» **Collected data**:
▬▬▬

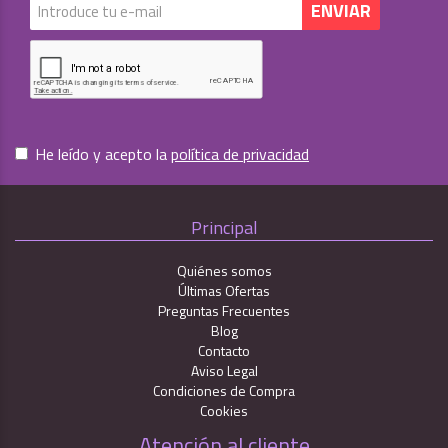
He leído y acepto la
política de privacidad
Principal
Quiénes somos
Últimas Ofertas
Preguntas Frecuentes
Blog
Contacto
Aviso Legal
Condiciones de Compra
Cookies
Atención al cliente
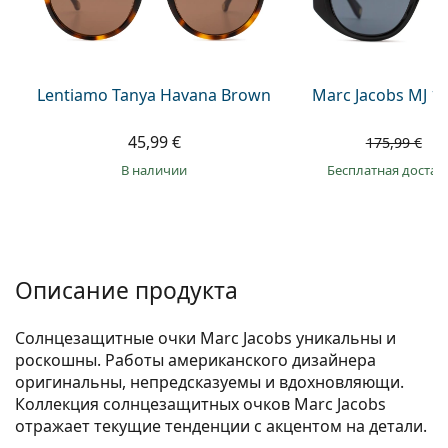
Persol
Prada
Все бренды
Lentiamo Tanya Havana Brown
Marc Jacobs MJ 10
45,99 €
1
175,99 €
в наличии
Бесплатная достав
Описание продукта
Солнцезащитные очки Marc Jacobs уникальны и
роскошны. Работы американского дизайнера
оригинальны, непредсказуемы и вдохновляющи.
Коллекция солнцезащитных очков Marc Jacobs
отражает текущие тенденции с акцентом на детали.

▬▬▬

» **ASSIGNMENT**: Can you reproduce every line of text from the rows above, word for word, leaving out the pictures?

» **PROBLEM SOLUTION**:
He leído y acepto la
política de privacidad
Principal
Quiénes somos
Últimas Ofertas
Preguntas Frecuentes
Blog
Contacto
Aviso Legal
Condiciones de Compra
Cookies
Atención al cliente
Persol
Prada
Все бренды
Lentiamo Tanya Havana Brown
Marc Jacobs MJ 10
45,99 €
1
175,99 €
в наличии
Бесплатная достав
Описание продукта
Солнцезащитные очки Marc Jacobs уникальны и
роскошны. Работы американского дизайнера
оригинальны, непредсказуемы и вдохновляющи.
Коллекция солнцезащитных очков Marc Jacobs
отражает текущие тенденции с акцентом на детали.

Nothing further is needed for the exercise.